● **Aufgaben**
(a) Aktualisiere im Textauszug die Stelle von „Die Anbieter berufen“ bis „Telekommunikationsvorschriften geschützt sei.“ und setze dabei „Bürgerinnen und Bürgern“ anstelle von „Kenianerinnen und Kenianern“.
(b) Erkläre anhand des Textauszugs, weshalb Access Now die Berufung der Anbieter auf die Vorschrift aus dem Jahr 2015 eine „grobe Fehldarstellung“ nennt.

Kenia: SIM-Karten-Registrierung mit biometrischen Daten

SIM-Karten-Registrierung bei Safaricom in Nairobi
Access Now fordert die kenianische Datenschutzbehörde zum Handeln auf. Bereits erhobene Daten müssten gelöscht werden. (Quelle: IMAGO / ZUMA Wire)

Kenianische Mobilfunkanbieter haben im Frühjahr damit begonnen, biometrische Daten von ihren Kundinnen und Kunden zu verlangen. Die Bürgerrechtsorganisation Access Now kritisiert, hierfür gebe es keine Rechtsgrundlage und warnt vor den Folgen von Datenlecks. Zwischenzeitlich hatte die zuständige Regulierungsbehörde zwar erklärt, Gesichtsbilder müssten nicht abgegeben werden. Doch ein Anbieter fordert weiter dazu auf – und das Ministerium für Information, Kommunikation und Technologie will die Datenerhebung nun auch offiziell erlauben.

Wie Access Now berichtet, hatten die Telekommunikationsanbieter Safaricom, Telkom und Airtel zwischen Februar und März erstmals ihre Kunden in einer öffentlichen Kampagne dazu aufgefordert, ihre Registrierungsdaten für SIM-Karten zu aktualisieren. Andernfalls drohe deren Deaktivierung. Hierfür sollten die Verbraucher auch Gesichtsbilder einreichen. Auf Twitter sprach Safaricom dabei sogar explizit von “Gesichtserkennung”.

Die Anbieter berufen sich auf die kenianische Vorschrift zur SIM-Karten-Registrierung aus dem Jahr 2015. Doch Access Now kritisiert, das sei eine “grobe Fehldarstellung” des Gesetzes: Zwar müssen Kunden sich bei der Registrierung ausweisen, die Erhebung biometrischer Daten sei aber im Gesetz nicht vorgesehen – und somit gebe es keine Rechtsgrundlage, um die Daten zu sammeln. Durch die Datenerhebung werde die Privatsphäre von Kenianerinnen und Kenianern verletzt, obwohl diese sowohl durch die Verfassung als auch durch Telekommunikationsvorschriften geschützt sei.

Behörde hatte mit Geld- und Haftstrafen gedroht

Die Erhebung biometrischer Daten wurde von der Regulierungsbehörde CAK angeordnet. Diese hatte noch Anfang April bekräftigt, Kunden müssten ihre Daten bis spätestens 15. April aktualisieren – andernfalls würden die SIM-Karten deaktiviert. Auch mit Geldstrafen von umgerechnet etwa 2400 Euro und selbst mit Haftstrafen von bis zu sechs Monaten hatte die Behörde gedroht. Medienberichten zufolge hatte die Behörde das Vorgehen mit einer Zunahme von Betrugsfällen begründet.

● **Datenauszug**
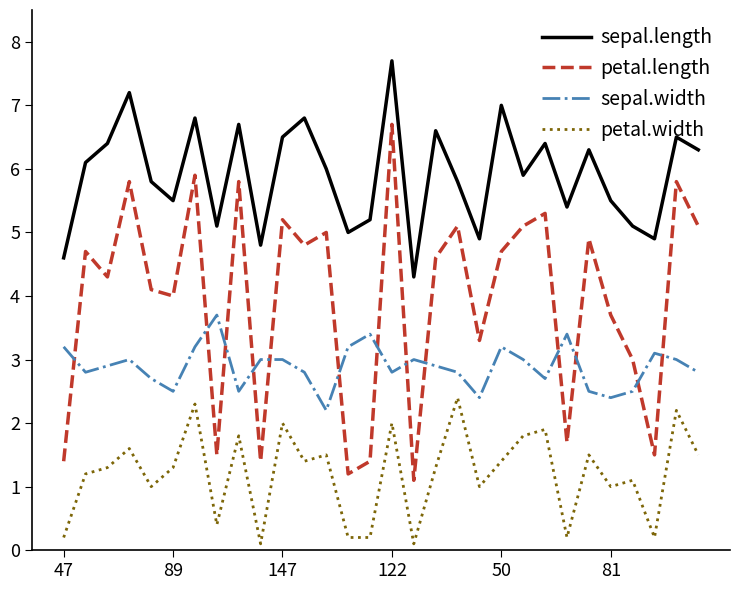

Reading left to right, list all the values displayed in this chart.

sepal.length: 4.6	6.1	6.4	7.2	5.8	5.5	6.8	5.1	6.7	4.8	6.5	6.8	6.0	5.0	5.2	7.7	4.3	6.6	5.8	4.9	7.0	5.9	6.4	5.4	6.3	5.5	5.1	4.9	6.5	6.3
petal.length: 1.4	4.7	4.3	5.8	4.1	4.0	5.9	1.5	5.8	1.4	5.2	4.8	5.0	1.2	1.4	6.7	1.1	4.6	5.1	3.3	4.7	5.1	5.3	1.7	4.9	3.7	3.0	1.5	5.8	5.1
sepal.width: 3.2	2.8	2.9	3.0	2.7	2.5	3.2	3.7	2.5	3.0	3.0	2.8	2.2	3.2	3.4	2.8	3.0	2.9	2.8	2.4	3.2	3.0	2.7	3.4	2.5	2.4	2.5	3.1	3.0	2.8
petal.width: 0.2	1.2	1.3	1.6	1.0	1.3	2.3	0.4	1.8	0.1	2.0	1.4	1.5	0.2	0.2	2.0	0.1	1.3	2.4	1.0	1.4	1.8	1.9	0.2	1.5	1.0	1.1	0.2	2.2	1.5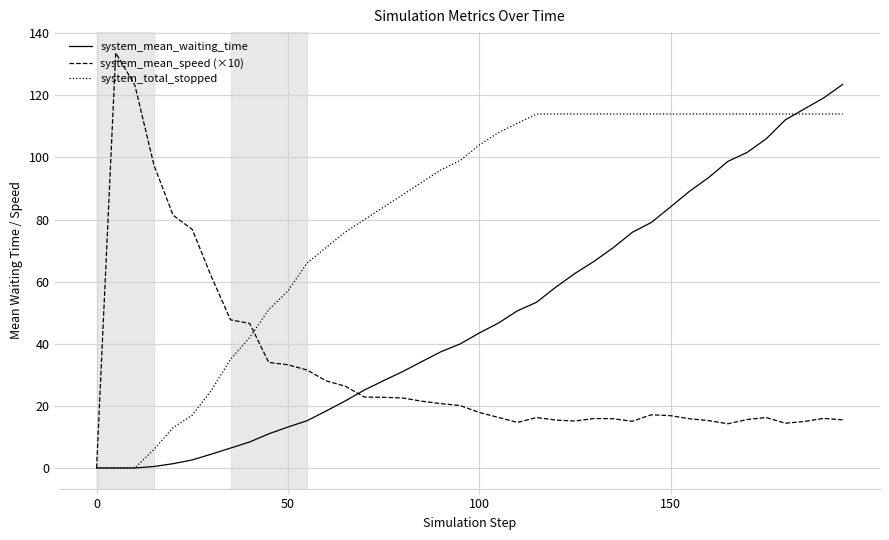

Which series has the widest spread of values?

system_mean_speed (×10)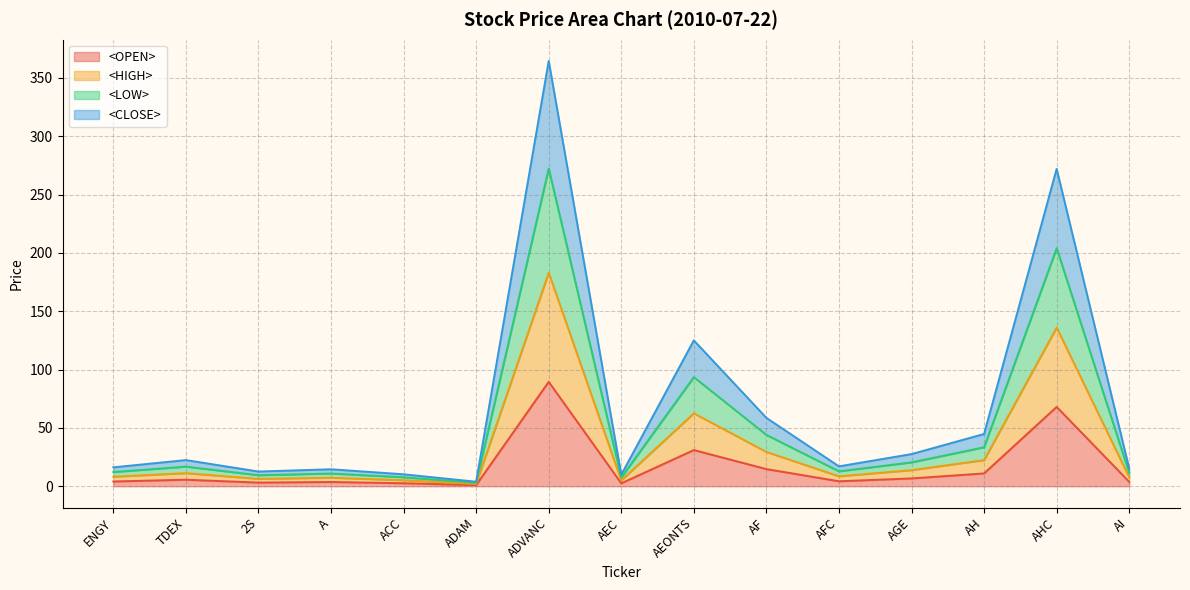

What is the difference between the <HIGH> values at AFC and A?

1.2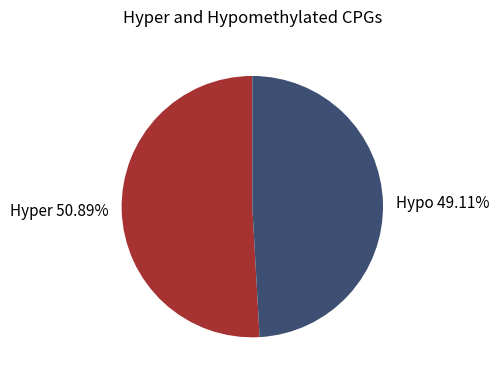

To the nearest percent, what is the average slice percentage?

50%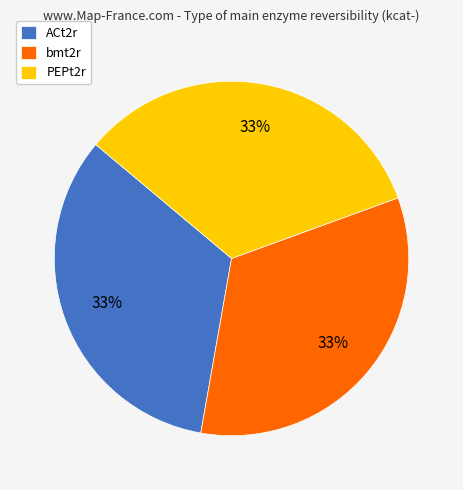

Combined, do bmt2r and ACt2r account for over 50%?

Yes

● **Antworten in Reihenfolge**
(a)
Die Anbieter berufen sich auf die kenianische Vorschrift zur SIM-Karten-Registrierung aus dem Jahr 2015. Doch Access Now kritisiert, das sei eine “grobe Fehldarstellung” des Gesetzes: Zwar müssen Kunden sich bei der Registrierung ausweisen, die Erhebung biometrischer Daten sei aber im Gesetz nicht vorgesehen – und somit gebe es keine Rechtsgrundlage, um die Daten zu sammeln. Durch die Datenerhebung werde die Privatsphäre von Bürgerinnen und Bürgern verletzt, obwohl diese sowohl durch die Verfassung als auch durch Telekommunikationsvorschriften geschützt sei.

(b) Die Vorschrift verlangt zwar, dass sich Kunden bei der Registrierung ausweisen, sieht die Erhebung biometrischer Daten aber nicht vor. Deshalb gibt es nach Ansicht von Access Now keine Rechtsgrundlage, um diese Daten zu sammeln.